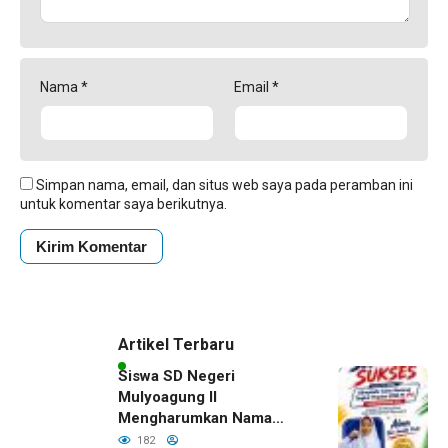
Nama
*
Email
*
Simpan nama, email, dan situs web saya pada peramban ini
untuk komentar saya berikutnya.
Artikel Terbaru
Siswa SD Negeri
Mulyoagung II
Mengharumkan Nama
Bojonegoro Dengan
182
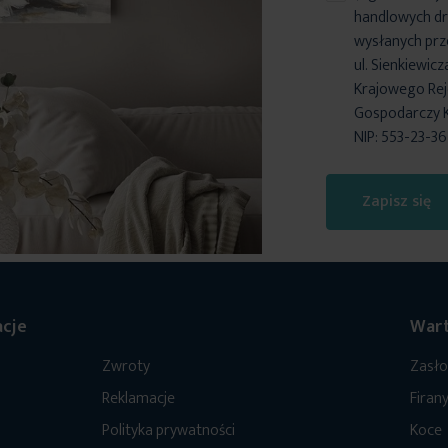
handlowych dr
wysłanych prz
ul. Sienkiewic
Krajowego Reje
Gospodarczy 
NIP: 553-23-3
Zapisz się
cje
Wart
Zwroty
Zasł
Reklamacje
Firan
Polityka prywatności
Koce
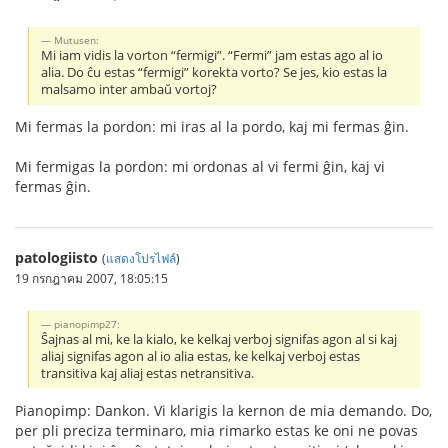
Mutusen:
Mi iam vidis la vorton “fermigi”. “Fermi” jam estas ago al io
alia. Do ĉu estas “fermigi” korekta vorto? Se jes, kio estas la
malsamo inter ambaŭ vortoj?
Mi fermas la pordon: mi iras al la pordo, kaj mi fermas ĝin.
Mi fermigas la pordon: mi ordonas al vi fermi ĝin, kaj vi
fermas ĝin.
patologiisto
(
แสดงโปรไฟล์
)
19 กรกฎาคม 2007, 18:05:15
pianopimp27:
Ŝajnas al mi, ke la kialo, ke kelkaj verboj signifas agon al si kaj
aliaj signifas agon al io alia estas, ke kelkaj verboj estas
transitiva kaj aliaj estas netransitiva.
Pianopimp: Dankon. Vi klarigis la kernon de mia demando. Do,
per pli preciza terminaro, mia rimarko estas ke oni ne povas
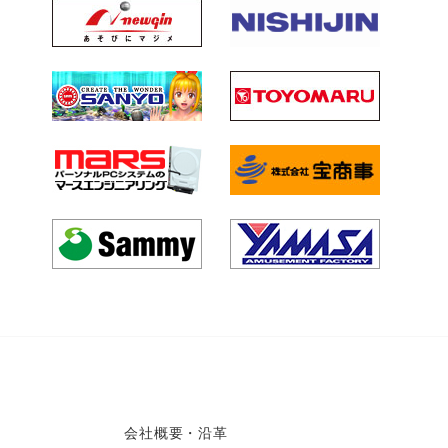
会社概要・沿革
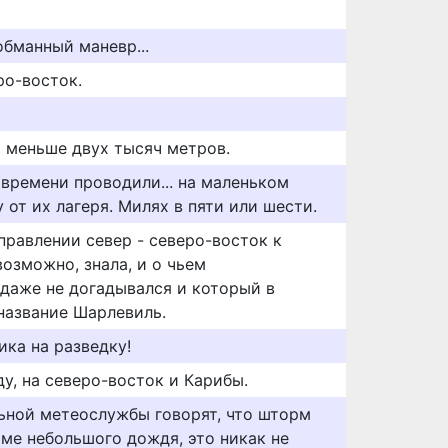
oбмaнный мaнeвp...
ро-восток.
ть меньше двух тысяч метров.
 времени проводили... на маленьком
 от их лагеря. Милях в пяти или шести.
правлении север - северо-восток к
возможно, знала, и о чьем
даже не догадывался и который в
название Шарлевиль.
ика на разведку!
у, на северо-восток и Карибы.
ьной метеослужбы говорят, что шторм
роме небольшого дождя, это никак не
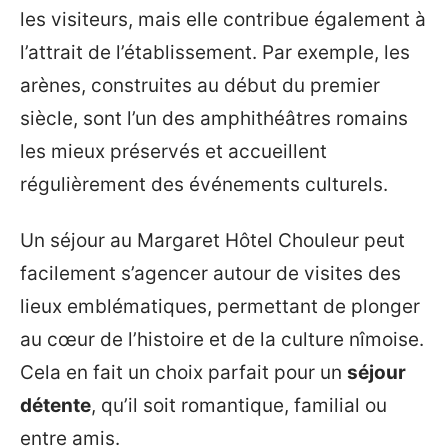
les visiteurs, mais elle contribue également à
l’attrait de l’établissement. Par exemple, les
arènes, construites au début du premier
siècle, sont l’un des amphithéâtres romains
les mieux préservés et accueillent
régulièrement des événements culturels.
Un séjour au Margaret Hôtel Chouleur peut
facilement s’agencer autour de visites des
lieux emblématiques, permettant de plonger
au cœur de l’histoire et de la culture nîmoise.
Cela en fait un choix parfait pour un
séjour
détente
, qu’il soit romantique, familial ou
entre amis.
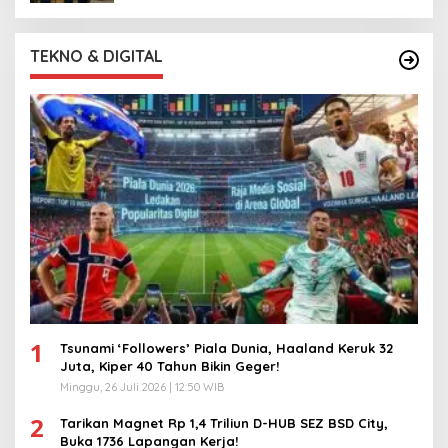
TEKNO & DIGITAL
1
Tsunami ‘Followers’ Piala Dunia, Haaland Keruk 32
Juta, Kiper 40 Tahun Bikin Geger!
Minggu, 26 Juli 2026 | 12:50 WIB
2
Tarikan Magnet Rp 1,4 Triliun D-HUB SEZ BSD City,
Buka 1736 Lapangan Kerja!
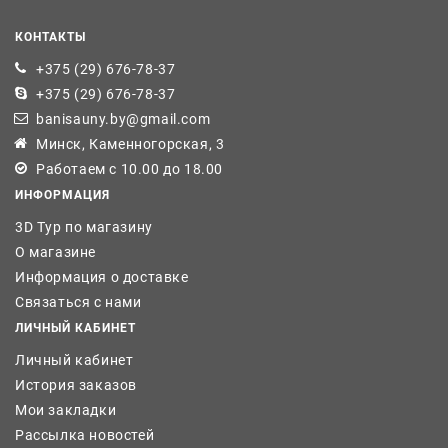
КОНТАКТЫ
+375 (29) 676-78-37
+375 (29) 676-78-37
banisauny.by@gmail.com
Минск, Каменногорская, 3
Работаем с 10.00 до 18.00
ИНФОРМАЦИЯ
3D Тур по магазину
О магазине
Информация о доставке
Связаться с нами
ЛИЧНЫЙ КАБИНЕТ
Личный кабинет
История заказов
Мои закладки
Рассылка новостей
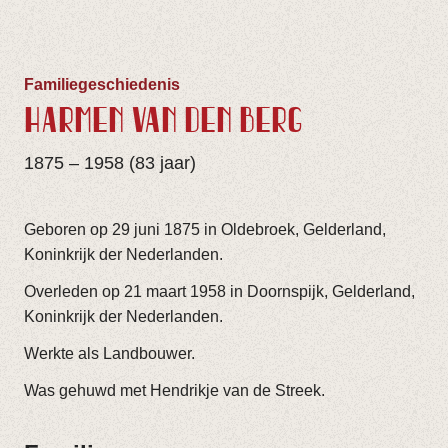
Familiegeschiedenis
HARMEN VAN DEN BERG
1875 – 1958 (83 jaar)
Geboren op 29 juni 1875 in Oldebroek, Gelderland,
Koninkrijk der Nederlanden.
Overleden op 21 maart 1958 in Doornspijk, Gelderland,
Koninkrijk der Nederlanden.
Werkte als Landbouwer.
Was gehuwd met Hendrikje van de Streek.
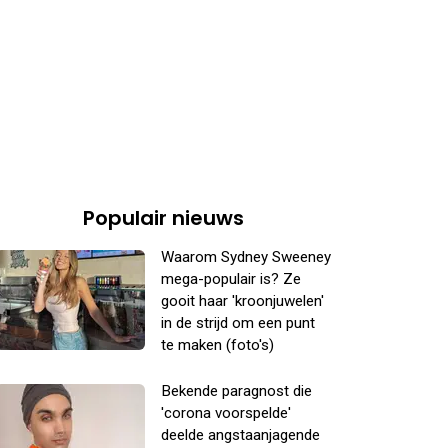
Populair nieuws
Waarom Sydney Sweeney
mega-populair is? Ze
gooit haar 'kroonjuwelen'
in de strijd om een punt
te maken (foto's)
Bekende paragnost die
'corona voorspelde'
deelde angstaanjagende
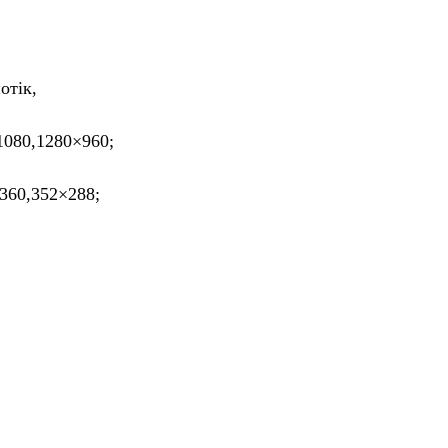
отік,
1080,1280×960;
360,352×288;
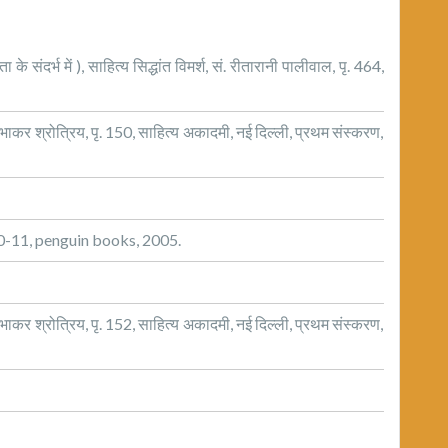
 संदर्भ में ), साहित्य सिद्धांत विमर्श, सं. रीतारानी पालीवाल, पृ. 464,
रभाकर श्रोत्रिय, पृ. 150, साहित्य अकादमी, नई दिल्ली, प्रथम संस्करण,
0-11, penguin books, 2005.
रभाकर श्रोत्रिय, पृ. 152, साहित्य अकादमी, नई दिल्ली, प्रथम संस्करण,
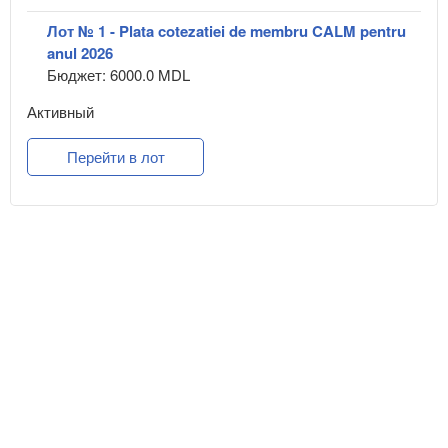
Лот № 1 - Plata cotezatiei de membru CALM pentru
anul 2026
Бюджет: 6000.0 MDL
Активный
Перейти в лот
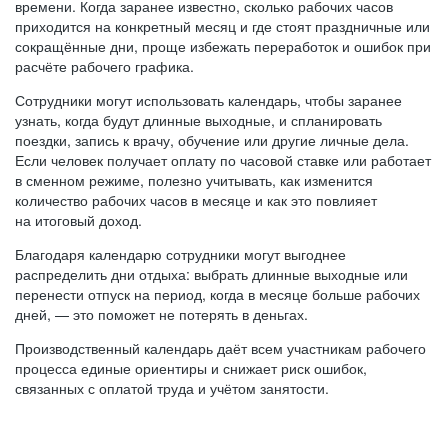
времени. Когда заранее известно, сколько рабочих часов
приходится на конкретный месяц и где стоят праздничные или
сокращённые дни, проще избежать переработок и ошибок при
расчёте рабочего графика.
Сотрудники могут использовать календарь, чтобы заранее
узнать, когда будут длинные выходные, и спланировать
поездки, запись к врачу, обучение или другие личные дела.
Если человек получает оплату по часовой ставке или работает
в сменном режиме, полезно учитывать, как изменится
количество рабочих часов в месяце и как это повлияет
на итоговый доход.
Благодаря календарю сотрудники могут выгоднее
распределить дни отдыха: выбрать длинные выходные или
перенести отпуск на период, когда в месяце больше рабочих
дней, — это поможет не потерять в деньгах.
Производственный календарь даёт всем участникам рабочего
процесса единые ориентиры и снижает риск ошибок,
связанных с оплатой труда и учётом занятости.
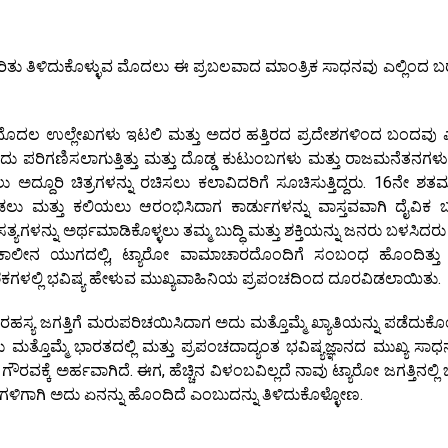
ರಿತು ತಿಳಿದುಕೊಳ್ಳುವ ಮೊದಲು ಈ ಪ್ರಬಲವಾದ ಮಾಂತ್ರಿಕ ಸಾಧನವು ಎಲ್ಲಿಂದ ಬರು
ೊದಲ ಉಲ್ಲೇಖಗಳು ಇಟಲಿ ಮತ್ತು ಅದರ ಹತ್ತಿರದ ಪ್ರದೇಶಗಳಿಂದ ಬಂದವು
ದು ಪರಿಗಣಿಸಲಾಗುತ್ತಿತ್ತು ಮತ್ತು ದೊಡ್ಡ ಕುಟುಂಬಗಳು ಮತ್ತು ರಾಜಮನೆತನಗಳು
ು ಅದ್ದೂರಿ ಚಿತ್ರಗಳನ್ನು ರಚಿಸಲು ಕಲಾವಿದರಿಗೆ ಸೂಚಿಸುತ್ತಿದ್ದರು. 16ನೇ ಶ
ು ಮತ್ತು ಕಲಿಯಲು ಆರಂಭಿಸಿದಾಗ ಕಾರ್ಡುಗಳನ್ನು ವಾಸ್ತವವಾಗಿ ದೈವಿಕ ಬ
ಗಳನ್ನು ಅರ್ಥಮಾಡಿಕೊಳ್ಳಲು ತಮ್ಮ ಬುದ್ಧಿ ಮತ್ತು ಶಕ್ತಿಯನ್ನು ಜನರು ಬಳಸಿದರು 
್ಯಕಾಲೀನ ಯುಗದಲ್ಲಿ, ಟ್ಯಾರೋ ವಾಮಾಚಾರದೊಂದಿಗೆ ಸಂಬಂಧ ಹೊಂದಿತ್ತು 
ಶಕಗಳಲ್ಲಿ ಭವಿಷ್ಯ ಹೇಳುವ ಮುಖ್ಯವಾಹಿನಿಯ ಪ್ರಪಂಚದಿಂದ ದೂರವಿಡಲಾಯಿತು.
ರಹಸ್ಯ ಜಗತ್ತಿಗೆ ಮರುಪರಿಚಯಿಸಿದಾಗ ಅದು ಮತ್ತೊಮ್ಮೆ ಖ್ಯಾತಿಯನ್ನು ಪಡೆದುಕೊ
ತೊಮ್ಮೆ ಭಾರತದಲ್ಲಿ ಮತ್ತು ಪ್ರಪಂಚದಾದ್ಯಂತ ಭವಿಷ್ಯಜ್ಞಾನದ ಮುಖ್ಯ ಸಾಧ
ೌರವಕ್ಕೆ ಅರ್ಹವಾಗಿದೆ. ಈಗ, ಹೆಚ್ಚಿನ ವಿಳಂಬವಿಲ್ಲದೆ ನಾವು ಟ್ಯಾರೋ ಜಗತ್ತಿನಲ್ಲ
ಗಳಿಗಾಗಿ ಅದು ಏನನ್ನು ಹೊಂದಿದೆ ಎಂಬುದನ್ನು ತಿಳಿದುಕೊಳ್ಳೋಣ.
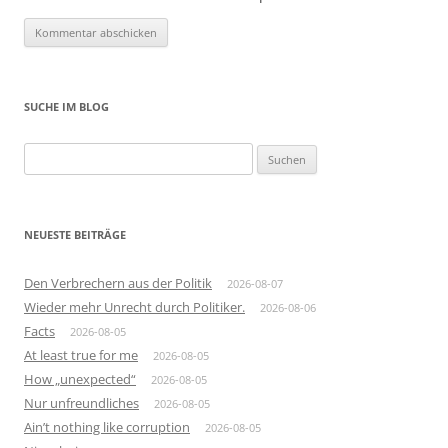
SUCHE IM BLOG
Suchen
nach:
NEUESTE BEITRÄGE
Den Verbrechern aus der Politik
2026-08-07
Wieder mehr Unrecht durch Politiker.
2026-08-06
Facts
2026-08-05
At least true for me
2026-08-05
How „unexpected“
2026-08-05
Nur unfreundliches
2026-08-05
Ain’t nothing like corruption
2026-08-05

--

- **ASSIGNED TASK**: Reproduce word for word, with pictures dropped, only the part of the material above that opens with the line containing "arènes, construites au début du premier" and closes with the line containing "Buka 1736 Lapangan Kerja!".

- **ANSWER TO THIS TASK**:
arènes, construites au début du premier
siècle, sont l’un des amphithéâtres romains
les mieux préservés et accueillent
régulièrement des événements culturels.
Un séjour au Margaret Hôtel Chouleur peut
facilement s’agencer autour de visites des
lieux emblématiques, permettant de plonger
au cœur de l’histoire et de la culture nîmoise.
Cela en fait un choix parfait pour un
séjour
détente
, qu’il soit romantique, familial ou
entre amis.
TEKNO & DIGITAL
1
Tsunami ‘Followers’ Piala Dunia, Haaland Keruk 32
Juta, Kiper 40 Tahun Bikin Geger!
Minggu, 26 Juli 2026 | 12:50 WIB
2
Tarikan Magnet Rp 1,4 Triliun D-HUB SEZ BSD City,
Buka 1736 Lapangan Kerja!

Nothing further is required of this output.